景斗より10センチ程度身長の高いHARUが、身体でプレッシャーを与えてくる。
緊迫した空気に、肌がぴりぴりと悲鳴を上げる。

それでも。
引けない。
今さら、これ以上失うものなんてないのだから。

「あんたはユウさんの隣にいるべき人じゃない」

迷いなく。はっきりと告げた。
HARUの片眉が、ぴくりと動く。

「……」

景斗の並々ならぬ覚悟を感じ取ったのか、やがてHARUはため息をついて景斗から視線を外した。

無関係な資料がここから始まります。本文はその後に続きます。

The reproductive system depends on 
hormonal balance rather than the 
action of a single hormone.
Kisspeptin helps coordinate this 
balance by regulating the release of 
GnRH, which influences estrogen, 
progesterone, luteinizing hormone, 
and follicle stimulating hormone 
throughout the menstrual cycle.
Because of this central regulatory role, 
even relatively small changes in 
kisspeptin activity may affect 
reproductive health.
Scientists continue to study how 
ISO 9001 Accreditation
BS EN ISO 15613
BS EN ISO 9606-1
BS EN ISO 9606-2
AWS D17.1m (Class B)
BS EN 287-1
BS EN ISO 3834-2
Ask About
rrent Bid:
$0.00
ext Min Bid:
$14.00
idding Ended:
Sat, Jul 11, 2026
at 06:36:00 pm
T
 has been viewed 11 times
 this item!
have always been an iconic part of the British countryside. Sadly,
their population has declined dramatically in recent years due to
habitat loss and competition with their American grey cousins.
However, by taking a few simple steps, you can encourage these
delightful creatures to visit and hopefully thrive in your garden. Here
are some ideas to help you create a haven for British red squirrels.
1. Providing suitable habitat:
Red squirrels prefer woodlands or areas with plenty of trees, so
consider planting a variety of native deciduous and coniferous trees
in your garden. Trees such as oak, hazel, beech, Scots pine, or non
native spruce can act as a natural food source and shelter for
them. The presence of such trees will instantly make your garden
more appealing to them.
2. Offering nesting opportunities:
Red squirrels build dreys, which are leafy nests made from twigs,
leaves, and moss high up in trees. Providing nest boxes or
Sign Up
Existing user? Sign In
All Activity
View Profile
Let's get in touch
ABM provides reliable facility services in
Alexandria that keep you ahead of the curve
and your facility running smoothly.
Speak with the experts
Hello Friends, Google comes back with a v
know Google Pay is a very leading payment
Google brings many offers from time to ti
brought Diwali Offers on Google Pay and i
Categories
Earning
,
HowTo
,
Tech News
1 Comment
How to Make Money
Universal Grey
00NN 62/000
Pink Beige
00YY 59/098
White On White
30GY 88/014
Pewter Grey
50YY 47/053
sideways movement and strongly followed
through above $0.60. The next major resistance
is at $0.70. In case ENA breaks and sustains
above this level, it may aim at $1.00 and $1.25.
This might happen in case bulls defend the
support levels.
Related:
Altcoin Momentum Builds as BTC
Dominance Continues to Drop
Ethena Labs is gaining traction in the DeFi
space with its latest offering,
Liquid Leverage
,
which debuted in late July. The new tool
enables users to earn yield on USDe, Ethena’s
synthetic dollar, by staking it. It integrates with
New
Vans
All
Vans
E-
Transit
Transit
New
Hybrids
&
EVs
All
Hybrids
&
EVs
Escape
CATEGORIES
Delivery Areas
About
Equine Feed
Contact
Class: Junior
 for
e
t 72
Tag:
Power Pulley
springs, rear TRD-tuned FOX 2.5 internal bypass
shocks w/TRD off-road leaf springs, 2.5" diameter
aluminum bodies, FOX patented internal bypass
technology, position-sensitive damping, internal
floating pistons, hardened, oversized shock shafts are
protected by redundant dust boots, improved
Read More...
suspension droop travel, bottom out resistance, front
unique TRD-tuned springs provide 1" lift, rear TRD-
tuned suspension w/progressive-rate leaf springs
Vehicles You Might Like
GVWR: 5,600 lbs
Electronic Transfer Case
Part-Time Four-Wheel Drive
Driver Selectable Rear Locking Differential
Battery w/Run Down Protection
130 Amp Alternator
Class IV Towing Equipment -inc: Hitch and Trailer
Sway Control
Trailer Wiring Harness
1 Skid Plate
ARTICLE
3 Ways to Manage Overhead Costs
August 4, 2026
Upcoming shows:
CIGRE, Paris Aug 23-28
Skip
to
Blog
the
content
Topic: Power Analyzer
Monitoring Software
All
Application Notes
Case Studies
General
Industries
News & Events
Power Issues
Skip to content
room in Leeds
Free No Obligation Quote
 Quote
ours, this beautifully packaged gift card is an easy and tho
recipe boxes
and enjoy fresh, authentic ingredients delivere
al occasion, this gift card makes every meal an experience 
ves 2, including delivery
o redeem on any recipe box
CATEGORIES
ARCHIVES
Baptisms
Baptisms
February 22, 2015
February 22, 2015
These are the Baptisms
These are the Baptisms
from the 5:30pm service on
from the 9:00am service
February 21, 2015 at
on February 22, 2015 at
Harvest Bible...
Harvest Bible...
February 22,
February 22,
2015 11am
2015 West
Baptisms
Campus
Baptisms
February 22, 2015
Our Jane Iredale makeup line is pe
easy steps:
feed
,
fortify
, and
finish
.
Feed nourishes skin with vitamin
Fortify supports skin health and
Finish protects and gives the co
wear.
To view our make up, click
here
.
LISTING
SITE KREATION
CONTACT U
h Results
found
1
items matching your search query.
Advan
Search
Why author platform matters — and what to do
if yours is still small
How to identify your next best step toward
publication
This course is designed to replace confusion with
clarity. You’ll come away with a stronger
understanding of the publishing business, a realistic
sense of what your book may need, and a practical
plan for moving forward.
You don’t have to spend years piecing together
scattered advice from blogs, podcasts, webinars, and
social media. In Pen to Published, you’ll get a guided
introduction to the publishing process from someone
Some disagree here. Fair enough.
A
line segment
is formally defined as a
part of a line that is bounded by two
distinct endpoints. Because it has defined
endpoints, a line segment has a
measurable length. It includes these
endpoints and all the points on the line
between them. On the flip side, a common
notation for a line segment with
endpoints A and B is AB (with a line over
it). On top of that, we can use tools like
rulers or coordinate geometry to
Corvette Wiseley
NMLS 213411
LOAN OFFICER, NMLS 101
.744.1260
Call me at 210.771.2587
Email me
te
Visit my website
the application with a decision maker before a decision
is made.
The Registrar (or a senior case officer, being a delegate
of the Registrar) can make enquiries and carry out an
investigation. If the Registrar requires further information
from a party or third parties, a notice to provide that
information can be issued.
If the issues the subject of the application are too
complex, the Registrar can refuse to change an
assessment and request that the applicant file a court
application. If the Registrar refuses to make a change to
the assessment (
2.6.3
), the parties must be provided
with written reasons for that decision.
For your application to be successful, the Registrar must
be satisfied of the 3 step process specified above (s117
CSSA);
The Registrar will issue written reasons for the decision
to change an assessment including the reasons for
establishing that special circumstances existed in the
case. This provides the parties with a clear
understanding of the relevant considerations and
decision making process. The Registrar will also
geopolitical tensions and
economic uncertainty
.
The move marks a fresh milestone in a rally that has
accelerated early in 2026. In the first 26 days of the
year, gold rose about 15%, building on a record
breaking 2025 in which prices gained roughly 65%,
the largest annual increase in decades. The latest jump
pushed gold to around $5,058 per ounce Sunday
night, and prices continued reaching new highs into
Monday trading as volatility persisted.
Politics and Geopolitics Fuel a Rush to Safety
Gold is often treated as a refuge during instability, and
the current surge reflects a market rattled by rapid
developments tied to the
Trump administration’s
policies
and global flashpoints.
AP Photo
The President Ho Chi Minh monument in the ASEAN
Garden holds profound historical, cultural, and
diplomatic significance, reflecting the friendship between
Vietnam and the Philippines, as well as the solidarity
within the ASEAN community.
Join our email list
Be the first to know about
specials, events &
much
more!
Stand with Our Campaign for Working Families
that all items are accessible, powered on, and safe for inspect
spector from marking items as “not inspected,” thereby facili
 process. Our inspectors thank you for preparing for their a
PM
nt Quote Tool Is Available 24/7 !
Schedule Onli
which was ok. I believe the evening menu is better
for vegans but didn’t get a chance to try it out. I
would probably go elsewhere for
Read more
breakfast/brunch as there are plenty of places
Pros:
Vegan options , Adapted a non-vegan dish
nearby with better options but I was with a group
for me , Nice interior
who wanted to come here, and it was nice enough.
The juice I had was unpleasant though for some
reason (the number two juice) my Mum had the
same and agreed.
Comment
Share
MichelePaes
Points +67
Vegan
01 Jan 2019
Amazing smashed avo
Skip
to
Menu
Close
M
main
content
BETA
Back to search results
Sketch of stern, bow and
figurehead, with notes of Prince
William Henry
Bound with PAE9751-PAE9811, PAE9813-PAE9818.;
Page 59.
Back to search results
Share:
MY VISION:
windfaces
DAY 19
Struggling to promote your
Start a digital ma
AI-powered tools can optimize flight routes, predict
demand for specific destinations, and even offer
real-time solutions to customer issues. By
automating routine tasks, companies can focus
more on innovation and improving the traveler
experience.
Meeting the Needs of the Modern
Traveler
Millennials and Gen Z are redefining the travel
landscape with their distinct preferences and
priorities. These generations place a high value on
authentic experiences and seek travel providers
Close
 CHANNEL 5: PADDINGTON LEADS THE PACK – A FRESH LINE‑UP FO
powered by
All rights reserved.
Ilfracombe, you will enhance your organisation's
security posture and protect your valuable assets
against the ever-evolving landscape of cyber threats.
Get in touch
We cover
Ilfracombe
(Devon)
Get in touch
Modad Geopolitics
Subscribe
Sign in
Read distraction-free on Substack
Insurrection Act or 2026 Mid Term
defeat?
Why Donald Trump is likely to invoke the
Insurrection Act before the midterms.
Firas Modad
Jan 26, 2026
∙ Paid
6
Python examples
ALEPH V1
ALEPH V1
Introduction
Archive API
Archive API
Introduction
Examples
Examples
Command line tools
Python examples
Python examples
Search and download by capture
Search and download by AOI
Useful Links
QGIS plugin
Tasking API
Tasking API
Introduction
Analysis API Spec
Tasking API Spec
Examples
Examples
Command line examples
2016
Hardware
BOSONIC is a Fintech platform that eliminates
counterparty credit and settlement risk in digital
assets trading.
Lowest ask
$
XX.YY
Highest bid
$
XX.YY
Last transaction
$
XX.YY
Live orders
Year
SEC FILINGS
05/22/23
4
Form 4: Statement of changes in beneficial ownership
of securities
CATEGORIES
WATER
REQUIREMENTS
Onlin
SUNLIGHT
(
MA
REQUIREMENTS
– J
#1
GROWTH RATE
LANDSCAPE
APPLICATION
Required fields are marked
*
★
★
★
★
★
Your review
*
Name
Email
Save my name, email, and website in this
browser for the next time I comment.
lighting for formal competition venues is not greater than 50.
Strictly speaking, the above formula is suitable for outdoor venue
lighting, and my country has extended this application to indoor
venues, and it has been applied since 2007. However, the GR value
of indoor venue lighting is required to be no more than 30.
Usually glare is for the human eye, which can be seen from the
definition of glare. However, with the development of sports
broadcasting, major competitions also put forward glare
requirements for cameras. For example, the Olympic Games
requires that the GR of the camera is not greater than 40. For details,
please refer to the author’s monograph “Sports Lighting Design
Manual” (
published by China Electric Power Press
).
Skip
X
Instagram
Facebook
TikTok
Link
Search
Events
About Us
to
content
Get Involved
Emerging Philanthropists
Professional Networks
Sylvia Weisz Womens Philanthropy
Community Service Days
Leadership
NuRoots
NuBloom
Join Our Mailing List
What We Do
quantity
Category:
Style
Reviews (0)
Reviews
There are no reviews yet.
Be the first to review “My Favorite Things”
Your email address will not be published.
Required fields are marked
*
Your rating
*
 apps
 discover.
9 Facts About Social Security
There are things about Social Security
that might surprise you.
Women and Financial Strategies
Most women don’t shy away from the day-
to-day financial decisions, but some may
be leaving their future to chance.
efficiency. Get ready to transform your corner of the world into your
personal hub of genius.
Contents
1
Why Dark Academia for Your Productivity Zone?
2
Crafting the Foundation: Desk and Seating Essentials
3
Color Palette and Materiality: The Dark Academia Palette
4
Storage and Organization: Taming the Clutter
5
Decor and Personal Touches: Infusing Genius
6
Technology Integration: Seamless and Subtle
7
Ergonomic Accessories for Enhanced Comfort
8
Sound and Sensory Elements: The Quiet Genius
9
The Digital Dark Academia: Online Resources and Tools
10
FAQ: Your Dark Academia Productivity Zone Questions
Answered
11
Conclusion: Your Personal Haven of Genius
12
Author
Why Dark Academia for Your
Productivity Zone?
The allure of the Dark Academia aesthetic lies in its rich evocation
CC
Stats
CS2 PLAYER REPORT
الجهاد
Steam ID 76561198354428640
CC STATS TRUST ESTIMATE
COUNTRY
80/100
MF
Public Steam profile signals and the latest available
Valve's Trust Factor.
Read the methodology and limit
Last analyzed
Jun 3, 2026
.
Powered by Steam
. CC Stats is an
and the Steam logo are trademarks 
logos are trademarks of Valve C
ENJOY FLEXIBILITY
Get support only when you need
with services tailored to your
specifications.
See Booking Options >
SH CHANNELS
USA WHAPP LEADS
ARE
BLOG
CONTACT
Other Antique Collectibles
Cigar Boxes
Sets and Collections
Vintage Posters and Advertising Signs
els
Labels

ソファの背もたれに腰掛ける形で屈むと「お前、変わったな」そんなことを呟いてひと息ついた。
その声は冷静に戻っていた。
脅しが無駄だと悟ったのかもしれない。

「ユウが、お前にどんな説明をしたか知らないが……
お前が怒っているのは、あれだろ?
彼女を強引に従わせてるからってことなら、それは違うぞ?
あんなものあろうがなかろうが、彼女は俺についてくるよ。断言してもいい。
ふたりの間で納得していることだし、別に弱味を握ってるからどうこうしたって話じゃなく――」
「ちょっと待って、」

景斗は途中からHARUの話の意図が分からなくなって、すかさず割って入った。
「弱味って、何のこと?」

予想外の景斗のリアクションにHARUの表情が固まった。
「……事情、全部聞いたんじゃなかったのかよ」
みるみるうちに『しまった』という後悔の顔色に変わっていく。